>>>
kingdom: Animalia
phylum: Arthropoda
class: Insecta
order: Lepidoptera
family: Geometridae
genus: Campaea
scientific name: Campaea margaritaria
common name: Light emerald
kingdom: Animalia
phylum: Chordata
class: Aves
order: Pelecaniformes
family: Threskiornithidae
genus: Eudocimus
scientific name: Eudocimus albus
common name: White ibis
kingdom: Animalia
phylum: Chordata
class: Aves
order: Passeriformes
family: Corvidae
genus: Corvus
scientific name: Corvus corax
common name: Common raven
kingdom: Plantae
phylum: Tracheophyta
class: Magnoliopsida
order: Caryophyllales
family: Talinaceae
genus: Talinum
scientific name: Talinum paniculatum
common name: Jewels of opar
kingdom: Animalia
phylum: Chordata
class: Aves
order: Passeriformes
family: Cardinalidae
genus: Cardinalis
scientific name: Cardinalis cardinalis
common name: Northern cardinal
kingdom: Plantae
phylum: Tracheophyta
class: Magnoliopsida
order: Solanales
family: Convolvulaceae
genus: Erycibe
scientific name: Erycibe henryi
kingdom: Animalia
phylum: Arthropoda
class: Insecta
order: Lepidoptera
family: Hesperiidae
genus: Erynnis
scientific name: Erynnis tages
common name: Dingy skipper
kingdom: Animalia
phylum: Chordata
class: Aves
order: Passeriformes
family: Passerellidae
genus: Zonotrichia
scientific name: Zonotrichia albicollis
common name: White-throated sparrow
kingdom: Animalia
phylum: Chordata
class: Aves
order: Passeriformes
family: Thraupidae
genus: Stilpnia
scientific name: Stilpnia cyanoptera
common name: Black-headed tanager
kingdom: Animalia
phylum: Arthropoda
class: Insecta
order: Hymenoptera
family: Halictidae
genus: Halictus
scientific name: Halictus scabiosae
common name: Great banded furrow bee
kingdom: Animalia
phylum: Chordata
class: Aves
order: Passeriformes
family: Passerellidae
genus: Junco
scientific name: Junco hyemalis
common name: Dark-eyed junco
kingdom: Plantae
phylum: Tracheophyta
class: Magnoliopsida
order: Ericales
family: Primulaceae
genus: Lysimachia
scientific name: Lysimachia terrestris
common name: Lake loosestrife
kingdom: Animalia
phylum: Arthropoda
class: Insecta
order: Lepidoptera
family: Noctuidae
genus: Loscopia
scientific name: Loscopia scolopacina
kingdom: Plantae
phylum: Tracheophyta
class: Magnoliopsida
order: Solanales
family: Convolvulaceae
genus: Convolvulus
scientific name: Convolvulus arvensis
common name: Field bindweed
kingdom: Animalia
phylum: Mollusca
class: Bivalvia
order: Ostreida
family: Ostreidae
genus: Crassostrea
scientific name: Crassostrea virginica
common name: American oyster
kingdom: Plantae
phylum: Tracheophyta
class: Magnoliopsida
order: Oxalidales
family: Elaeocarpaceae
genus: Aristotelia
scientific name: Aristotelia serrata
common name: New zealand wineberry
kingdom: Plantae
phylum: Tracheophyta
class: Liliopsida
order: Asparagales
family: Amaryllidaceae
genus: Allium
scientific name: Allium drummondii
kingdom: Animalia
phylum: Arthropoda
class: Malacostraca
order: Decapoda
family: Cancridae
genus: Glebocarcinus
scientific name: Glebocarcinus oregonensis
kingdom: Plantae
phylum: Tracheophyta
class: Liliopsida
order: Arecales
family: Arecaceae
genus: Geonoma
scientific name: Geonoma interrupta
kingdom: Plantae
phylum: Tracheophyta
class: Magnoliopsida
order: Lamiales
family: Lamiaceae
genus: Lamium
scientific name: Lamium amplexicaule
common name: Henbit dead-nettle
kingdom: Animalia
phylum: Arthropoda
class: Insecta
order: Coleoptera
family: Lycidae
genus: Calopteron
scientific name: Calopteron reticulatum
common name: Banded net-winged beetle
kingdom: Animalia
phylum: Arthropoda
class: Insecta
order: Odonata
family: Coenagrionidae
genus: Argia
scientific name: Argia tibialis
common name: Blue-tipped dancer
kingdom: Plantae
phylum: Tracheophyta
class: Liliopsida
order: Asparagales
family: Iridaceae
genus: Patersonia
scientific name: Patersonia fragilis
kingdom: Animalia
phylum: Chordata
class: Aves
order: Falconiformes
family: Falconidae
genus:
<<<
### Work required
Convert the lines for all of the rows above into one numbered list, leaving out any blank lines.

### Output for this exercise
1. kingdom: Animalia
2. phylum: Arthropoda
3. class: Insecta
4. order: Lepidoptera
5. family: Geometridae
6. genus: Campaea
7. scientific name: Campaea margaritaria
8. common name: Light emerald
9. kingdom: Animalia
10. phylum: Chordata
11. class: Aves
12. order: Pelecaniformes
13. family: Threskiornithidae
14. genus: Eudocimus
15. scientific name: Eudocimus albus
16. common name: White ibis
17. kingdom: Animalia
18. phylum: Chordata
19. class: Aves
20. order: Passeriformes
21. family: Corvidae
22. genus: Corvus
23. scientific name: Corvus corax
24. common name: Common raven
25. kingdom: Plantae
26. phylum: Tracheophyta
27. class: Magnoliopsida
28. order: Caryophyllales
29. family: Talinaceae
30. genus: Talinum
31. scientific name: Talinum paniculatum
32. common name: Jewels of opar
33. kingdom: Animalia
34. phylum: Chordata
35. class: Aves
36. order: Passeriformes
37. family: Cardinalidae
38. genus: Cardinalis
39. scientific name: Cardinalis cardinalis
40. common name: Northern cardinal
41. kingdom: Plantae
42. phylum: Tracheophyta
43. class: Magnoliopsida
44. order: Solanales
45. family: Convolvulaceae
46. genus: Erycibe
47. scientific name: Erycibe henryi
48. kingdom: Animalia
49. phylum: Arthropoda
50. class: Insecta
51. order: Lepidoptera
52. family: Hesperiidae
53. genus: Erynnis
54. scientific name: Erynnis tages
55. common name: Dingy skipper
56. kingdom: Animalia
57. phylum: Chordata
58. class: Aves
59. order: Passeriformes
60. family: Passerellidae
61. genus: Zonotrichia
62. scientific name: Zonotrichia albicollis
63. common name: White-throated sparrow
64. kingdom: Animalia
65. phylum: Chordata
66. class: Aves
67. order: Passeriformes
68. family: Thraupidae
69. genus: Stilpnia
70. scientific name: Stilpnia cyanoptera
71. common name: Black-headed tanager
72. kingdom: Animalia
73. phylum: Arthropoda
74. class: Insecta
75. order: Hymenoptera
76. family: Halictidae
77. genus: Halictus
78. scientific name: Halictus scabiosae
79. common name: Great banded furrow bee
80. kingdom: Animalia
81. phylum: Chordata
82. class: Aves
83. order: Passeriformes
84. family: Passerellidae
85. genus: Junco
86. scientific name: Junco hyemalis
87. common name: Dark-eyed junco
88. kingdom: Plantae
89. phylum: Tracheophyta
90. class: Magnoliopsida
91. order: Ericales
92. family: Primulaceae
93. genus: Lysimachia
94. scientific name: Lysimachia terrestris
95. common name: Lake loosestrife
96. kingdom: Animalia
97. phylum: Arthropoda
98. class: Insecta
99. order: Lepidoptera
100. family: Noctuidae
101. genus: Loscopia
102. scientific name: Loscopia scolopacina
103. kingdom: Plantae
104. phylum: Tracheophyta
105. class: Magnoliopsida
106. order: Solanales
107. family: Convolvulaceae
108. genus: Convolvulus
109. scientific name: Convolvulus arvensis
110. common name: Field bindweed
111. kingdom: Animalia
112. phylum: Mollusca
113. class: Bivalvia
114. order: Ostreida
115. family: Ostreidae
116. genus: Crassostrea
117. scientific name: Crassostrea virginica
118. common name: American oyster
119. kingdom: Plantae
120. phylum: Tracheophyta
121. class: Magnoliopsida
122. order: Oxalidales
123. family: Elaeocarpaceae
124. genus: Aristotelia
125. scientific name: Aristotelia serrata
126. common name: New zealand wineberry
127. kingdom: Plantae
128. phylum: Tracheophyta
129. class: Liliopsida
130. order: Asparagales
131. family: Amaryllidaceae
132. genus: Allium
133. scientific name: Allium drummondii
134. kingdom: Animalia
135. phylum: Arthropoda
136. class: Malacostraca
137. order: Decapoda
138. family: Cancridae
139. genus: Glebocarcinus
140. scientific name: Glebocarcinus oregonensis
141. kingdom: Plantae
142. phylum: Tracheophyta
143. class: Liliopsida
144. order: Arecales
145. family: Arecaceae
146. genus: Geonoma
147. scientific name: Geonoma interrupta
148. kingdom: Plantae
149. phylum: Tracheophyta
150. class: Magnoliopsida
151. order: Lamiales
152. family: Lamiaceae
153. genus: Lamium
154. scientific name: Lamium amplexicaule
155. common name: Henbit dead-nettle
156. kingdom: Animalia
157. phylum: Arthropoda
158. class: Insecta
159. order: Coleoptera
160. family: Lycidae
161. genus: Calopteron
162. scientific name: Calopteron reticulatum
163. common name: Banded net-winged beetle
164. kingdom: Animalia
165. phylum: Arthropoda
166. class: Insecta
167. order: Odonata
168. family: Coenagrionidae
169. genus: Argia
170. scientific name: Argia tibialis
171. common name: Blue-tipped dancer
172. kingdom: Plantae
173. phylum: Tracheophyta
174. class: Liliopsida
175. order: Asparagales
176. family: Iridaceae
177. genus: Patersonia
178. scientific name: Patersonia fragilis
179. kingdom: Animalia
180. phylum: Chordata
181. class: Aves
182. order: Falconiformes
183. family: Falconidae
184. genus:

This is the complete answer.